GIVEN TEXT
-*-*-
Plants are usually exposed to abiotic and biotic stresses that inhibit their growth and development. The post-transcriptional regulation mediated by miRNAs play critical roles in responding to abiotic and biotic stresses [3,4,68,69]. An increasing number of studies have highlighted the involvement of miR166 in various abiotic and biotic stress responses (Figure 5). In Arabidopsis, the downregulation of miR165/166 leads to the upregulation of its target gene PHABULOSA (PHB), potentially enhancing drought and cold resistance through ABA homeostasis [28], but making it sensitive to heat stress [70]. The high temperature mediates the reduced expression of MIR166 and the elevated expression of the HD-ZIP III gene HB-15 [61]. In maize, STTM166, the miR166 inactivation mutant, exhibits improved tolerance to drought, salinity, and high temperatures [13]. Similarly, the knockdown of rice miR166 results in enhanced drought resistance, characterized by rolled leaves and altered stem xylem architecture [38]. The miR166-HD-ZIP III gene module has been proven to be a crucial regulator in alfalfa (Medicago sativa L.) and tea plant (Camellia sinensis) [71,72]. Therefore, the lower expression of miR165/166 is crucial for resistance to abiotic stresses, although the underlying mechanisms may vary among plant species. In contrast, miR166 has distinct effects on pathogen infection and heavy metal stress. In rice, miR166k-166h enhances immunity by the post-transcriptional regulation of ethylene-insensitive 2 (EIN2) [73]. The overexpression of miR166 or knockout of OsHB4 leads to enhanced cadmium tolerance [15]. In tomato, the overexpression of miR166 enhances late blight resistance [74]. A recent study indicated that the sly-miR166-SlyHB module is a susceptibility factor to Tomato leaf curl New Delhi virus (ToLCNDV) [75]. The overexpression of sly-miR166 or the gene silencing of SlyHB enhances the resistance to ToLCNDV.
-*-*-
(Stored data)

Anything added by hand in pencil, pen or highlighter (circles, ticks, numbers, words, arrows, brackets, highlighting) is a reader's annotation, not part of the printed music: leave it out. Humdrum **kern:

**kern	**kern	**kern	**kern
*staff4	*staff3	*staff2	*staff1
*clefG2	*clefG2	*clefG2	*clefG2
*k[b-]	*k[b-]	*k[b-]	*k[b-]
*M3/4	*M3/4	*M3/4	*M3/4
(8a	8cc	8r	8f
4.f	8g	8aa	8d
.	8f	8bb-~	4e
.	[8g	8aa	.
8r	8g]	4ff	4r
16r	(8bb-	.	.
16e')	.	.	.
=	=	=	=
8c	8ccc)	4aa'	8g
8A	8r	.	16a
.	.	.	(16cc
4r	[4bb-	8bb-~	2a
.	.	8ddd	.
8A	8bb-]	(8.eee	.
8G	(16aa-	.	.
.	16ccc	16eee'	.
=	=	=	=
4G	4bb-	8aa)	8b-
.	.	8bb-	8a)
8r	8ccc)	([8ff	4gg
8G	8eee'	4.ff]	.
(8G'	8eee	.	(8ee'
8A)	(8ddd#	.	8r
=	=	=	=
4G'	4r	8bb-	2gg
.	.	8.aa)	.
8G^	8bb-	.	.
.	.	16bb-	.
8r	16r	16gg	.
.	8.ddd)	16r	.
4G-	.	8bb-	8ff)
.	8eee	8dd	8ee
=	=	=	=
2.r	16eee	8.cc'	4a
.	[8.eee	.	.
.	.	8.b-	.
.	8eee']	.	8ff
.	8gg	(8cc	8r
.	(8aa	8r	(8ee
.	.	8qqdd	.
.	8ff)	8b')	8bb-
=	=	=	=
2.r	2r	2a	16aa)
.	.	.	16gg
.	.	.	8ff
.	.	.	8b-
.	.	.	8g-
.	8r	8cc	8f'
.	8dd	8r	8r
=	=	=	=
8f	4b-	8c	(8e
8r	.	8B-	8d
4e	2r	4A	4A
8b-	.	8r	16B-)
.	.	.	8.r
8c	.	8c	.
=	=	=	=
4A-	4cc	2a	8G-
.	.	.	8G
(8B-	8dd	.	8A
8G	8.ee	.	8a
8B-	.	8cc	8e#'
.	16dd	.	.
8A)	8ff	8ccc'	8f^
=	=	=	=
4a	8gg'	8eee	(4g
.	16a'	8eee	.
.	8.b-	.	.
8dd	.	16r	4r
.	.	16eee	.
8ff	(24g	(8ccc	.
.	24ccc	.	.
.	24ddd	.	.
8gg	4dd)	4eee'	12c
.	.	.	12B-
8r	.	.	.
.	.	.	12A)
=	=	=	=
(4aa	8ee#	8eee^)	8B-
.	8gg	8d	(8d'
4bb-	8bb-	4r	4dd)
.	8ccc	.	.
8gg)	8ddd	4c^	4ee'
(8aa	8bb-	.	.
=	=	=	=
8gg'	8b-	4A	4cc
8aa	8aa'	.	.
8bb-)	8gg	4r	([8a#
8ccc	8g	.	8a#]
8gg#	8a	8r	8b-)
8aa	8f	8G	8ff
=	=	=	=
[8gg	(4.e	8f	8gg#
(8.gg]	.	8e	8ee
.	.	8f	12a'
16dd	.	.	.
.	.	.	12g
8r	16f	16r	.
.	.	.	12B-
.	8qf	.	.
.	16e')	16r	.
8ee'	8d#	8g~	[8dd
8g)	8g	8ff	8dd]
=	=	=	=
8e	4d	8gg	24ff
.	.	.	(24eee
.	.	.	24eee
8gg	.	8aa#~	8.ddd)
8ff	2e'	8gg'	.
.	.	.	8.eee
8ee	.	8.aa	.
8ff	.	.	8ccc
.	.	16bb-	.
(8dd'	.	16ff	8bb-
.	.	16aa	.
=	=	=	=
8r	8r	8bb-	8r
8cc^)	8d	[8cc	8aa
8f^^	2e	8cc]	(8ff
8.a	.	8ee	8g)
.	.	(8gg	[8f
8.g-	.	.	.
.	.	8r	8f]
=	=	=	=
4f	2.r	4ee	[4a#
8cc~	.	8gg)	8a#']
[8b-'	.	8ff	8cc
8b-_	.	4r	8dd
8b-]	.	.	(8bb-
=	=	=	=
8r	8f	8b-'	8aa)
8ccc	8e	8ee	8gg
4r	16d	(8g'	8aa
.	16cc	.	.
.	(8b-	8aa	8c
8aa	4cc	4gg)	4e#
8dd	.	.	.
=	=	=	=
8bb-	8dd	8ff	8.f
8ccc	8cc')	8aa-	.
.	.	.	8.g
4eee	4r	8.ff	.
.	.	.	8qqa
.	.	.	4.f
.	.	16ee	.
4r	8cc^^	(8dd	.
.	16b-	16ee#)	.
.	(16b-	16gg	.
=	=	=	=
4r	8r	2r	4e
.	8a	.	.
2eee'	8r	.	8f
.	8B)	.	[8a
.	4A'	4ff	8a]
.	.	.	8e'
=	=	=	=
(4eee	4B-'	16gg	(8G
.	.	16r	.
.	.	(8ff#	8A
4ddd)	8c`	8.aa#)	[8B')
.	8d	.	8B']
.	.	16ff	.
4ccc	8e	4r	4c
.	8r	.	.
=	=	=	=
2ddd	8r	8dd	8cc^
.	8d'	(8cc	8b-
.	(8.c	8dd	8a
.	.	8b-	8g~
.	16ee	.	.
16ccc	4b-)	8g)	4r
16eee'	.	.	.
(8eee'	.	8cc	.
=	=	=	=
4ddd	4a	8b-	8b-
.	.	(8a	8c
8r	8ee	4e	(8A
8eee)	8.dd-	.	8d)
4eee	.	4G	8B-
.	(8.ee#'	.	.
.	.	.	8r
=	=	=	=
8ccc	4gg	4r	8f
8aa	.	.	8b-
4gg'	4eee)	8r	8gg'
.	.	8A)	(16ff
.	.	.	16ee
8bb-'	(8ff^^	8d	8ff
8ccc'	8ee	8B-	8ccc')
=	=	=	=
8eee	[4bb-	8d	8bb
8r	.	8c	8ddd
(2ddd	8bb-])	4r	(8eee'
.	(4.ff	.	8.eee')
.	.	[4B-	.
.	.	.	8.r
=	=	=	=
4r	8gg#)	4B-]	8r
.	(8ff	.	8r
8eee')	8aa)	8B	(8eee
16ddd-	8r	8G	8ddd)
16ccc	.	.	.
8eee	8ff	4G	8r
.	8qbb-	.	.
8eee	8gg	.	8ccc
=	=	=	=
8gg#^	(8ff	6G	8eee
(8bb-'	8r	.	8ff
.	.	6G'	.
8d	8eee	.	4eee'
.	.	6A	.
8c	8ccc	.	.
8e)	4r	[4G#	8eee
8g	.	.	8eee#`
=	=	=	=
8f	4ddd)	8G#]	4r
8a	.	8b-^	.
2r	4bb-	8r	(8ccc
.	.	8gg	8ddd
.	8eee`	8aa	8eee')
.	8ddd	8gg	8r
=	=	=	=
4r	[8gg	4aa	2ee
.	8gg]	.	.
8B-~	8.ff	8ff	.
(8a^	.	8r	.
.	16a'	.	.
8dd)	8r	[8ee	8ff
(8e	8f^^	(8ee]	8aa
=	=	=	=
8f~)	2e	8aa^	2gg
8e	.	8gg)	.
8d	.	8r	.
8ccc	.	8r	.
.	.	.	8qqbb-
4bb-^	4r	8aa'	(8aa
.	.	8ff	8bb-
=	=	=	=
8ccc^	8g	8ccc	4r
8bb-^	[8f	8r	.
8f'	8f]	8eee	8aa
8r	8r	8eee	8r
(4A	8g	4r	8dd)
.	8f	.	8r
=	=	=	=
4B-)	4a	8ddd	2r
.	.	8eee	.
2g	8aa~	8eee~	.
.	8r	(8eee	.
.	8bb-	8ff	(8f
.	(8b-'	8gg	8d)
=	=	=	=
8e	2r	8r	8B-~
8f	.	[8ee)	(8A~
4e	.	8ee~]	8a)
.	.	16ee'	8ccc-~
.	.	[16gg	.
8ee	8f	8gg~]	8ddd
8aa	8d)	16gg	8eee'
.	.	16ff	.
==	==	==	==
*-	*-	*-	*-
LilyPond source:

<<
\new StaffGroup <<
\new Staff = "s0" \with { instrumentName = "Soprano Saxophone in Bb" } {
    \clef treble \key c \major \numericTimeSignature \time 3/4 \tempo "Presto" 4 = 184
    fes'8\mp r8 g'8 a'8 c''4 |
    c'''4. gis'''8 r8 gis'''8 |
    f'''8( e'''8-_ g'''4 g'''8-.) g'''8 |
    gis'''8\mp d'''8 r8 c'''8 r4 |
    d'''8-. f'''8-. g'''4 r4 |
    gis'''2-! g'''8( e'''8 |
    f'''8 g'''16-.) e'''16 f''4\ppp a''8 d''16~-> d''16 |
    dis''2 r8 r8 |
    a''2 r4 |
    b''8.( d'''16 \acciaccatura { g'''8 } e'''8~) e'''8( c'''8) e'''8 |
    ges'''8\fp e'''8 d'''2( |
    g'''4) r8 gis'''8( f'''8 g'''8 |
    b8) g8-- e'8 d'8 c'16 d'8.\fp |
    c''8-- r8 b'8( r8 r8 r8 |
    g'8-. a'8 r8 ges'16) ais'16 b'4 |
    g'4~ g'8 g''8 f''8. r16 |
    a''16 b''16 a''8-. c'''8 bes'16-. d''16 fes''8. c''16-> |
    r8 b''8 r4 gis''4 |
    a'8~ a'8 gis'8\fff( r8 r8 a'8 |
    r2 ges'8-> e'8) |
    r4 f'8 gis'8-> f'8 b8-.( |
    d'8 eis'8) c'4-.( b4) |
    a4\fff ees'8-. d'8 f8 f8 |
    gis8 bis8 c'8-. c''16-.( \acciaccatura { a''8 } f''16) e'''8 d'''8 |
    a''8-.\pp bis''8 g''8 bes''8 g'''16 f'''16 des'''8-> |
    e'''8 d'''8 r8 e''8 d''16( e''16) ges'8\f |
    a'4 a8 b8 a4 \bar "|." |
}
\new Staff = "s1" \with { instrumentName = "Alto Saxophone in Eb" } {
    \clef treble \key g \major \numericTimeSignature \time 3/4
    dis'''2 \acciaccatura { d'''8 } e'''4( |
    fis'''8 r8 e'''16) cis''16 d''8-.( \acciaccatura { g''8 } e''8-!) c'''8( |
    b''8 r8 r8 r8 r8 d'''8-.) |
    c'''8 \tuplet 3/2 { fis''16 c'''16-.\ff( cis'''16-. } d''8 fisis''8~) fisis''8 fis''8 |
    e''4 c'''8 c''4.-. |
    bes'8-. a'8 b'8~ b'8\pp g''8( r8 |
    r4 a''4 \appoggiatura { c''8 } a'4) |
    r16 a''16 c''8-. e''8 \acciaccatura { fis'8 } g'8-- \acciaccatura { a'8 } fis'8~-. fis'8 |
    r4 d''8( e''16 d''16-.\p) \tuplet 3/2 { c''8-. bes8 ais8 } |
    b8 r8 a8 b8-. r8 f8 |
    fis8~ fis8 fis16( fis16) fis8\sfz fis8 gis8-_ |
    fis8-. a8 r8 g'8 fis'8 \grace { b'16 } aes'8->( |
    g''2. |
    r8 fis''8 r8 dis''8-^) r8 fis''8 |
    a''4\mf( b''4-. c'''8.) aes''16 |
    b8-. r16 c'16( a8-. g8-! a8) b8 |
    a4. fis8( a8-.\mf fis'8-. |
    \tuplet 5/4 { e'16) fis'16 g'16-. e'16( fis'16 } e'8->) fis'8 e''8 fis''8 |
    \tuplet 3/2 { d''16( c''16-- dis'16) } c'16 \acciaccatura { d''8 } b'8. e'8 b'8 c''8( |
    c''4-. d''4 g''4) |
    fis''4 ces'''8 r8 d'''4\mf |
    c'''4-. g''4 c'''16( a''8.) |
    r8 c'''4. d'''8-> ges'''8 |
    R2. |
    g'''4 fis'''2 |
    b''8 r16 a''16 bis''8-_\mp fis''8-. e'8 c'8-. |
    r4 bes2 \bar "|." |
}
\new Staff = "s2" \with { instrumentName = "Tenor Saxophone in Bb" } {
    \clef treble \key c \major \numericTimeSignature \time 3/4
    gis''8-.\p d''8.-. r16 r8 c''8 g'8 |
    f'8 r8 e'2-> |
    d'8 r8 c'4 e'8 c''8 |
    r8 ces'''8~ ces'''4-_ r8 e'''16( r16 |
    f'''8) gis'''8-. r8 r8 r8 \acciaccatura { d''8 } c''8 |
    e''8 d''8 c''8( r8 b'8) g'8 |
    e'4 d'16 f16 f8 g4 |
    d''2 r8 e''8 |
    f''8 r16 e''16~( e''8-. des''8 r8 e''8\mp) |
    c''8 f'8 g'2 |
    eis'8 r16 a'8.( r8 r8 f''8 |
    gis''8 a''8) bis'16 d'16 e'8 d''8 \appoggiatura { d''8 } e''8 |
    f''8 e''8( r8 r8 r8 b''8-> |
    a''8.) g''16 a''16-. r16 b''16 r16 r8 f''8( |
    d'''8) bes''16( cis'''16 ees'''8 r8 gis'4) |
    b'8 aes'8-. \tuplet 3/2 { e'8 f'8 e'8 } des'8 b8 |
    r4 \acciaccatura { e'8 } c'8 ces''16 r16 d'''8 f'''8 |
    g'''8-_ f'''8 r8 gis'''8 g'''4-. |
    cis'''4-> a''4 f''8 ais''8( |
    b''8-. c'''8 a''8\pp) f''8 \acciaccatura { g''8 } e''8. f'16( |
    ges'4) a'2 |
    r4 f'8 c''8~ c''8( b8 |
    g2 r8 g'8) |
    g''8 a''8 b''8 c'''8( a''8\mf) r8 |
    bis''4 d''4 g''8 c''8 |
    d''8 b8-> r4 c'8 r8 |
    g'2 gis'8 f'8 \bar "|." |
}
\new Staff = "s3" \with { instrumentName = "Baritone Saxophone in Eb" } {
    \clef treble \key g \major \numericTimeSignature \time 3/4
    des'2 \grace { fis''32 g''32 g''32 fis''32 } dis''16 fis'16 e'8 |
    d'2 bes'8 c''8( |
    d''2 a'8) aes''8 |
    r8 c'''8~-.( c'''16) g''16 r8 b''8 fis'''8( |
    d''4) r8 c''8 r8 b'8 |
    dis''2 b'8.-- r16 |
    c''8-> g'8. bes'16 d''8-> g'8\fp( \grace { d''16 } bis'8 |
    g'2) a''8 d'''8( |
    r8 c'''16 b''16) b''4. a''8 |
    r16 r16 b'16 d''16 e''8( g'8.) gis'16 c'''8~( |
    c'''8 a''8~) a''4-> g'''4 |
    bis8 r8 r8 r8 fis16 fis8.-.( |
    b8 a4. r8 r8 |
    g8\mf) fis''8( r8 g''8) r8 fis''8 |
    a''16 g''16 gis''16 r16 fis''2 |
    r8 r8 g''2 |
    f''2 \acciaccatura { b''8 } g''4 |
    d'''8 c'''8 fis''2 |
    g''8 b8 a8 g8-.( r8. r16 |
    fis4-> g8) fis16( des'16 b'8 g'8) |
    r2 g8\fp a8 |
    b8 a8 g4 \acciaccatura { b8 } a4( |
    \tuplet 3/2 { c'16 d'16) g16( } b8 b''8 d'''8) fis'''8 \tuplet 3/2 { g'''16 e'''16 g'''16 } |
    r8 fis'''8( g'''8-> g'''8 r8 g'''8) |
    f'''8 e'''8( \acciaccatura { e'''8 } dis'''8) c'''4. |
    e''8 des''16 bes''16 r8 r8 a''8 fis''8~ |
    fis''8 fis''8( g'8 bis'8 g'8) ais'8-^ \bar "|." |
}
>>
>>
-*-*-
YOUR TASKS
(a) How would you put this sentence from the passage on miR166 and plant stress into Spanish: "Plants are usually exposed to abiotic and biotic stresses that inhibit their growth and development."?
(b) Can you write the next part of the passage on miR166 and plant stress, picking up after its final sentence?
The stored data has nothing to do with the passage on miR166 and plant stress.

RESULTS OF THE TASKS
(a) Las plantas suelen estar expuestas a estreses abióticos y bióticos que inhiben su crecimiento y desarrollo.

(b)
Moreover, extensive small RNA profiling studies have revealed the involvement of miR165/166 in various stress responses, including drought resistance in tomato [76]; cold tolerance in Brassica napus [77]; heat stress responses in rice, maize, and wheat [78,79,80,81]; chromium tolerance in rice [82]; and virus infection in tobacco [83].

3.5. Other Functions of miR166 in Crops

Small RNA sequencing studies have revealed that miR166 may play roles in phloem fiber development in flax [84]; seed development in barley, narrow-leafed lupin, and maize [85,86,87]; seed germination in barley and maize [85,88]; seed dormancy in barley [89]; and heterosis formation in Brassica napus [77]. Collectively, a wealth of literature has highlighted the crucial involvement of miR166 in diverse aspects of plant development and stress responses. However, the interactions of miR166 with other miRNAs and its functions in modulating complex agronomic traits remain largely unresolved.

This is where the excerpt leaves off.